**Selection**
#####

Firstly, at what stage did a meeting constitute a good way to spend most of your working day?  The overwhelming majority of meetings are pointless exercises designed to allow morons to feel important and that they are doing something.  Don’t get me wrong, sometimes they are really useful and end up with some good actions and outcomes, but most of the time I don’t even bother taking a pen as I know there will be nothing worth writing down in it and no actions for me to take.  It’s a bit like being a celebrity at the Oscars; if you are not there people will notice but the show will go on, and if we’re honest the real work is done outside of the show anyway.

The absurdity of thinking that if you are not talking with people you are not working is beyond belief – when do they think we actually get things done?  Those 1-pagers and briefings that are demanded actually take some screen time to produce, projects need to be properly planned and e-mails need to be responded to; unless of course you want to invest in some kind of brainwave-reading speech recognising robot to obey your every command and churn out whatever you need whenever you need it, responding to every request for advice or support from anyone across any public sector organisation in the city.

What’s that I hear you say, you already have a team of those? That’s right, it’s us, your team who try to be one step ahead of your ever changing whims and make sure that the information you need is at your fingertips before they are even extended in our general direction.

Give us a break. Give us some desk time.

And yes, those are five words I never thought I would type and actually mean.

It’s not just the Council who can spin…

November 19, 2009

Recently I was asked to deliver a project to talk with the public about some local parks and open spaces in the borough.  I developed a pretty good project plan which the parks team agreed, then brought in a team of facilitators to deliver it and reported back the findings.  We did events, surveys, meetings and more, and had about 4000 people talk to us about their local parks and how they wanted to see them develop.

Once this was all over, I was contacted by an IT company who were touting a nice piece of software.  They knew nothing at all about the parks project, but wanted to show off how their software could take the public’s comments and make them easier to understand, so as a test I sent over the comments we had received to see if their claims could be proved.  Whilst interesting, they didn’t actually tell us anything we couldn’t find out by reading the comments ourselves (old school, I know…) so I’ve not used them since.

Imagine my surprise therefore when a Google alert brought this to my attention:

The xxxxxx Solution

The Borough of yyyyyyyyyyy wanted to enable the constituent population to be able to engage on what mattered to them in respect of the parks and open spaces. They also needed to be able to separate out the responses and understand what was important to different parts of the population. xxxxxxx deployed a Community Consultation Dashboard for yyyyyyyyyyyy. This was designed around the specific locations in question and gave them the power to analyse, understand and interpret meaning from the various engagement activities.

xxxxxxxxx worked with yyyyyyyyyyyy on creating effective ways to elicit information from the population. During face to face meetings in the actual parks, respondents were invited to use narrative style in order to describe issues of importance in their own language. This approach encouraged a much richer source of information and a more considered set of perspectives. The Community Consultation Dashboard meant that yyyyyyyyyyy were able to ask “what are your priorities for the parks and open spaces” and then create a fully interactive map of the key themes that emerged.

#####

In the text about meetings and the parks project, about how many people talked about their local parks?

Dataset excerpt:
#####

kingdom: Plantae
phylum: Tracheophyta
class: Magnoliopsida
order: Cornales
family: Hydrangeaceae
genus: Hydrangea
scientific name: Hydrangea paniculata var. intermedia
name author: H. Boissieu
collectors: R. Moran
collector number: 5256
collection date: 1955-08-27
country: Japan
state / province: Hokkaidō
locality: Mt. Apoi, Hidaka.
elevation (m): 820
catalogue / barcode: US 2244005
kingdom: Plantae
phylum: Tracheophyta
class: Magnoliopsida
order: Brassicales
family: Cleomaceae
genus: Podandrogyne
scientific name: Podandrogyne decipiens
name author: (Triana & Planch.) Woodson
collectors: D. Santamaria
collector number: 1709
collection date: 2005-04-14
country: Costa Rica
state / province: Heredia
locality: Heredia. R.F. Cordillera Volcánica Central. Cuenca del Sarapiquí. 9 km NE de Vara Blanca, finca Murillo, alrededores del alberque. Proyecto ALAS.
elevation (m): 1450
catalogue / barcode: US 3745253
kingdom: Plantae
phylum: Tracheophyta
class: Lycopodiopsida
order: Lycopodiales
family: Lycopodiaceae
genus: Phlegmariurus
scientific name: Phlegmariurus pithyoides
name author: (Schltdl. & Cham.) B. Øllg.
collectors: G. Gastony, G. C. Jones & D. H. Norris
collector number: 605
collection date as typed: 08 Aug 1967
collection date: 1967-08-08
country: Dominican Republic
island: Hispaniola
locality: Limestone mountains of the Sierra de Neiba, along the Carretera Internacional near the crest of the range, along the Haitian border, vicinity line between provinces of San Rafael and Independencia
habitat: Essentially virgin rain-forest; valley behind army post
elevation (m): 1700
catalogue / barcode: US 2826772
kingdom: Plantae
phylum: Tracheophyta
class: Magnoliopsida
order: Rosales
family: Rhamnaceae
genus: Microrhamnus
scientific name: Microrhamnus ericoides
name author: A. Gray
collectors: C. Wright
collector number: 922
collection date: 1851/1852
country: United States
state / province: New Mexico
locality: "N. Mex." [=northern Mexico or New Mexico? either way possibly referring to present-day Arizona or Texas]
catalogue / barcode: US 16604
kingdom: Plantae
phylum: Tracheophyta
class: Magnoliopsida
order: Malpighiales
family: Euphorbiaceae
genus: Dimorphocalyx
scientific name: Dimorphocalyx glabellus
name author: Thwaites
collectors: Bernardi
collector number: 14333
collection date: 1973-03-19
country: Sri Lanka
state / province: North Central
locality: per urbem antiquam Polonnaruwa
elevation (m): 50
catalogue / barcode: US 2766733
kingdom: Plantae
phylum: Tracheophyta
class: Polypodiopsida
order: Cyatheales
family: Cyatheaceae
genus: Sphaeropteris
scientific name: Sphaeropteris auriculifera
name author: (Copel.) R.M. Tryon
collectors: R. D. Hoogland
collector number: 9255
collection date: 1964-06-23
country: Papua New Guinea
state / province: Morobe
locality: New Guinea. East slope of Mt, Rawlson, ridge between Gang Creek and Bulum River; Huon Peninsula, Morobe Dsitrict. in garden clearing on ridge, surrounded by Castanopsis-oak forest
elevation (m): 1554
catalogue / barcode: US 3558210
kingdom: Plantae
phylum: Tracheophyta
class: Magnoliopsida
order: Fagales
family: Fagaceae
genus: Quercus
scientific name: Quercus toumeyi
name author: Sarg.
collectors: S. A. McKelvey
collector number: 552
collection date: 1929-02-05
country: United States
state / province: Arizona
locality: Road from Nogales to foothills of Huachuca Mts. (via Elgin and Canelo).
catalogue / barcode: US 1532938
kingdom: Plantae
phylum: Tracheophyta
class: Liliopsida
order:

#####

**Correct output**
About 4000 people.